Three elderly women, wise, foolish and alive, refusing to be pigeon-holed or dismissed 4.5 rating
I am never NOT going to appreciate, a lot, any book written by this author, even if this one did not quite match the dizzying heights of almost all her other novels.
Craig, very much a state of the nation author, writes always with a rich delight in language itself, and with a fine sense of both the humour and the tragedy of the human condition. She is, in many ways, a kind of modern Dickens, exposing, incisively, our preenings and posturings and the unpleasant underbelly of society, with wicked humour, but also with an appreciation for the complexities of almost all of her characters. Unlike Dickens, we don’t often get out-and-out hiss the villains, but will have to grapple with the flaws – sometimes quite severe – of characters we might have some warmth towards, whilst finding that characters we might automatically find reprehensible (generally the privileged) have aspects or actions to them which might, partially at least, offer some redemption.
A continuing delight in Craig’s writing is characters to appear across more than one of her books, sometimes central, sometimes peripheral. And so it is here, where the central characters, 3 women now in their eighties – the Graces of the title, have retired to Tuscany (the setting for a couple of her earlier books)
All three have had – or have, somewhat complicated relationships. Ruth Viner’s marriage ended in divorce and betrayal. Diana Evenlode (various branches of the wealthy and not so wealthy Evenlodes appear in many of her novels) is dealing with her philandering and cruel husband’s slide into demential. Marta Evenlode, who was a concert pianist, refugee from Germany, and a great friend of Ruth’s, is the only one of the three whose marriage was truly happy, though she has been a widow for many years, as her husband died unexpectedly.
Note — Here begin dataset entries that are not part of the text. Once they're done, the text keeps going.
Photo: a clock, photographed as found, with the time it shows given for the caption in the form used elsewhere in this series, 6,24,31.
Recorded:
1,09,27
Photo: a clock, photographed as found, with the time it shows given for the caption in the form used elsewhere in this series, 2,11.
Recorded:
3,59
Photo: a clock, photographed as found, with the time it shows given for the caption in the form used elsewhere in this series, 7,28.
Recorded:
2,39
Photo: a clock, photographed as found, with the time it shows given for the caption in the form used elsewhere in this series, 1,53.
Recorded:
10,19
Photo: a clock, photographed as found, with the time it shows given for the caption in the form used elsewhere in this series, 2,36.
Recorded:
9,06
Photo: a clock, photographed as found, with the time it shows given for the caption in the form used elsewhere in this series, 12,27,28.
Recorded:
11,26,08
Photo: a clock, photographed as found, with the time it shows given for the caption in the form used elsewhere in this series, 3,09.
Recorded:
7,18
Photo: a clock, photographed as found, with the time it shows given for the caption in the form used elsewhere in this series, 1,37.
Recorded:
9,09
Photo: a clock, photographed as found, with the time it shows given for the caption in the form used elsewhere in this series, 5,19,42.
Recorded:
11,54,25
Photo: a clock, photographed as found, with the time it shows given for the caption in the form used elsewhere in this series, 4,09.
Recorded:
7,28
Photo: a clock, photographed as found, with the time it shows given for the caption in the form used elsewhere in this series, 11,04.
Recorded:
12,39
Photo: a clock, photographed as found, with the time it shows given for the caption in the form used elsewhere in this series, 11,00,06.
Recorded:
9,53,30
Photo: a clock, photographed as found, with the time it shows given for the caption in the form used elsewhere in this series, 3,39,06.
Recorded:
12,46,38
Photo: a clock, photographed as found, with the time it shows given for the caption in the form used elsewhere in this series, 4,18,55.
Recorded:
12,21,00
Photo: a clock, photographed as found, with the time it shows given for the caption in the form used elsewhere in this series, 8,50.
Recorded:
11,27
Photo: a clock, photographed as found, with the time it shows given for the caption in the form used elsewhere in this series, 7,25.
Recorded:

The focus is wonderfully on these three, and Craig gives us three very old women, each, in their different ways still changing, still spirited, still very much alive, though of course decrepitude, loss, death, stalk the pages.
Drama and a large cast of younger characters, going through different kinds of conflicts and desires, is provided by the fact that a large wedding party, which includes several massed friends and relatives of Diana’s, Ruth’s and Marta’s, are about to descend.
Where this novel slightly fell off absolute adoration for me, was the somewhat complicated slight harkback to an earlier novel’s Midsummer Night’s Dream tangle of swapping lovers – Craig’s Love In Idleness. So there’s quite a bit of backstory exposition which has to happen, with ends which had been left dangling in some earlier books needing to be finally completed.